Choose issues that align with your brand
It’s important to come off as authentic in your stand on issues. In fact, a statement that doesn’t seem authentic will make your brand look like someone who’s trying to take advantage of an unpleasant situation for your own advantage, and that can be more damaging than silence.
This can be tackled by aligning the issues that you choose to take a stand on with your brand’s purpose. For instance, at the beginning of this post, we referred to Lyft’s response to the travel ban. Considering that Lyft is a company that provides cab services, it didn’t seem like an unnatural fit for them to talk about this issue.
Does that mean that only travel companies can talk about issues like that? No. It’s just that whatever you say should be closely related to your brand. For example, Airbnb had a campaign on the very same issue, but they approached it from a different angle. They aired a video sending out a message of acceptance—using #WeAccept— featuring people from different ethnicities. A few days after this was aired, the company released a statement committing to providing short-term housing for over 100,000 people in need over the next few years.
The reason this was so successful was because it was a natural space for the brand to occupy, and it was backed by a real-world promise to support the cause. That’s how you deliver authenticity while taking a stand on an important issue.

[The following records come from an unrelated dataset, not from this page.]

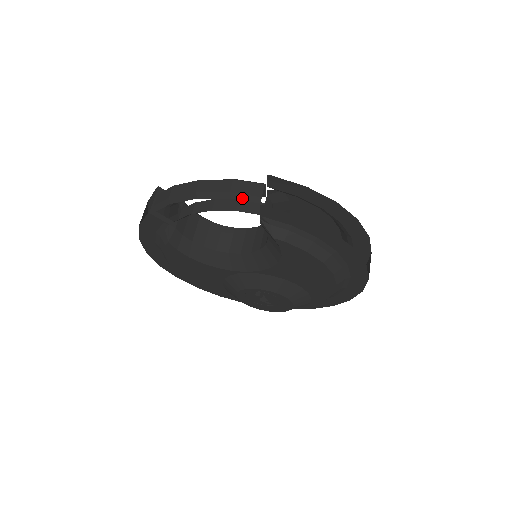
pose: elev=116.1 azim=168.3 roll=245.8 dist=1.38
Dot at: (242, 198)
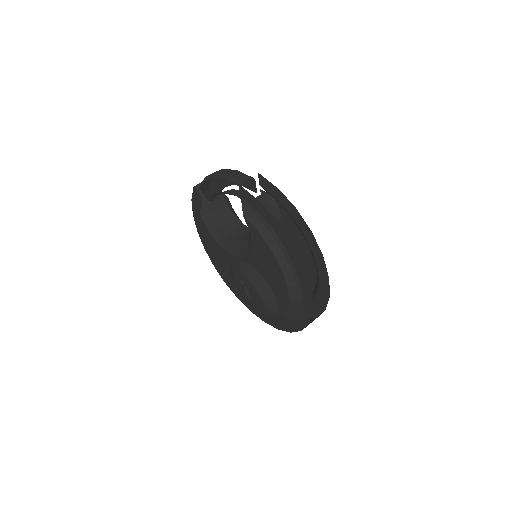
Dot at: (234, 181)
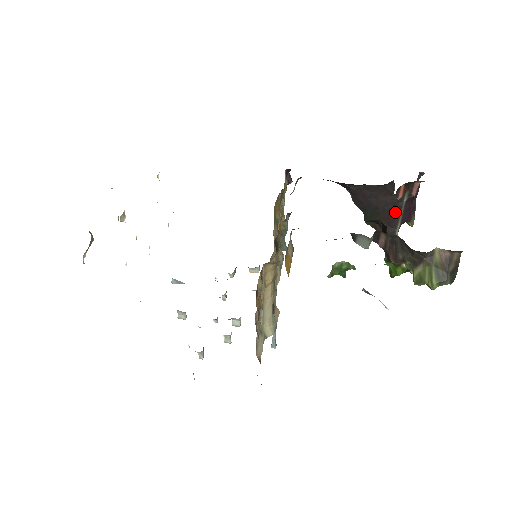
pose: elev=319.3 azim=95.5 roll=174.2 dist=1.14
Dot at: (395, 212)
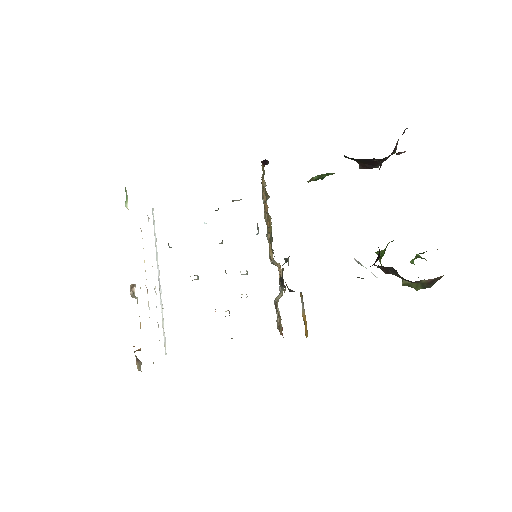
Dot at: occluded
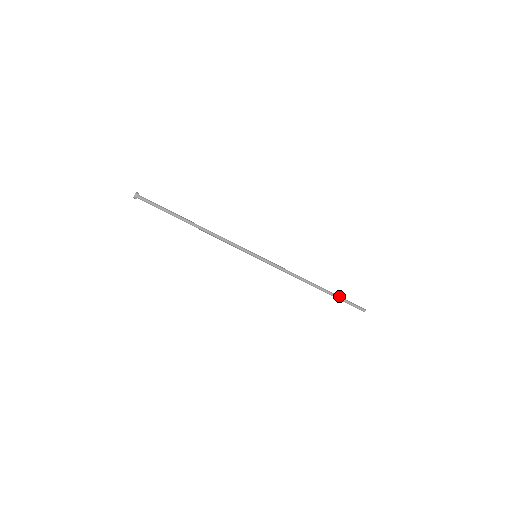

No matter what cause you take up, and which side you choose to be on, you’ll always face backlash and opposition from people who don’t share the same views as you do. It’s important not to give up on the campaign because of these negative comments, and instead, stay firm on the stance you take. If you back down too early, you’ll also lose the support of people who were on your side, and end up worse off than if you hadn’t said anything at all.
A recent example of this is how Nike made Colin Kapernick, the NFL star who was prominent in the national anthem protests, the face of their 30th-anniversary commemoration of the “Just Do It” campaign. It went on to become one of their most famous campaigns of all time.

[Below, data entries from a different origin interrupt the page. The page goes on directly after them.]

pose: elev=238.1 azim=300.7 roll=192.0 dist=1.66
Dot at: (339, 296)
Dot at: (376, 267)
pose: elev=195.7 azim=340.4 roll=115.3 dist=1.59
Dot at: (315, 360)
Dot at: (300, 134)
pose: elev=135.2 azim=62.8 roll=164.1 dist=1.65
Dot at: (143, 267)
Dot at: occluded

However, Nike received a lot of flak for this. Angry customers posted videos of burning Nike merchandise, or cutting the Nike logo off their products—but the company didn’t back down.

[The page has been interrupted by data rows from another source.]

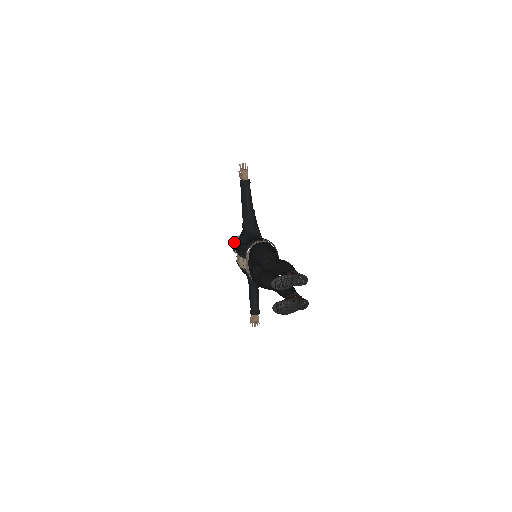
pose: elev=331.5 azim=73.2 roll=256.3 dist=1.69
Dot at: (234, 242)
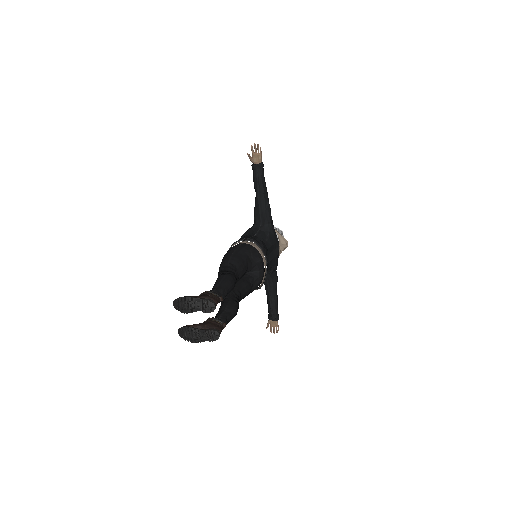
Dot at: occluded
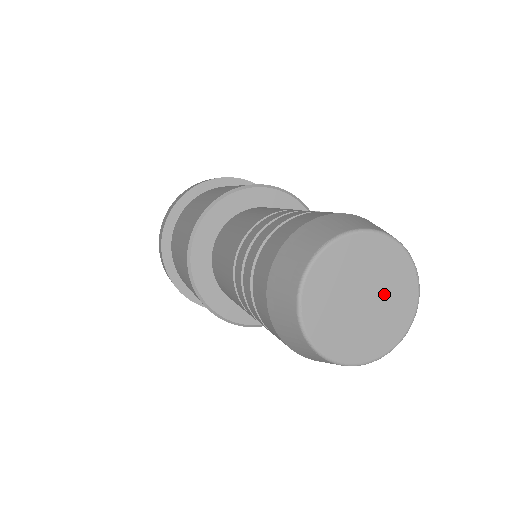
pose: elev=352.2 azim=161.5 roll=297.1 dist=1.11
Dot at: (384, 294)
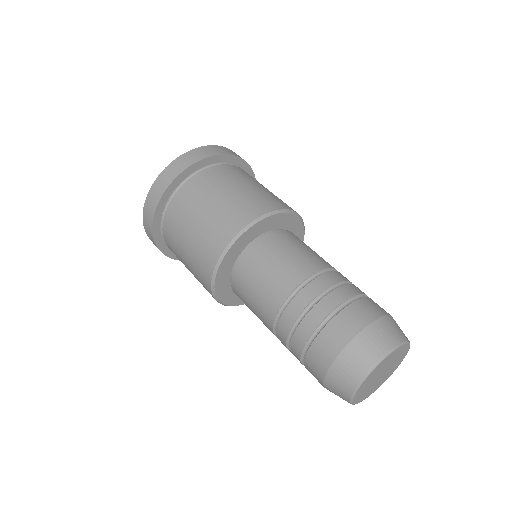
Dot at: (389, 364)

They kept the campaign running, and it turned out to be hugely succesful. That would have never happened if they backed down under pressure from people who disagreed with their campaign.
Debates on social issues are inherently passionate. That’s why, when you build a campaign around an issue, or if you’re taking a stand on something, it’s a good idea to use emotion to drive your message. Anything that you put out should not only reflect the values of your brand, your personality, and your stance on issues but should also show that it’s authentic and straight from the heart—not a robotic response due to pressure from outside forces.
Once you choose your stance on the issue, it’s a good idea to think of the emotional drivers for your content. In the immigration ban example that we already saw, Lyft used anger and honor and spun it as a story of them defending their constitution and standing for what’s right. Airbnb approached the same issue, but with a different emotional driver. They used sympathy, and their hashtag “#WeAccept” became extremely popular.
Emotions, in general, are powerful tools to use in your campaigns, so it’s a good idea to choose the right one, and then work on delivering it properly.
It’s important to remember that there are no hard-and-fast rules for taking stands on issues—we’ve merely shared what we think are the most useful things to keep in mind in these situations. Consumers nowadays don’t buy just your products; they want to feel connected with your brand. They buy into your personality and beliefs. So it’s a good idea to speak up, lest a competitor takes advantage of the situation.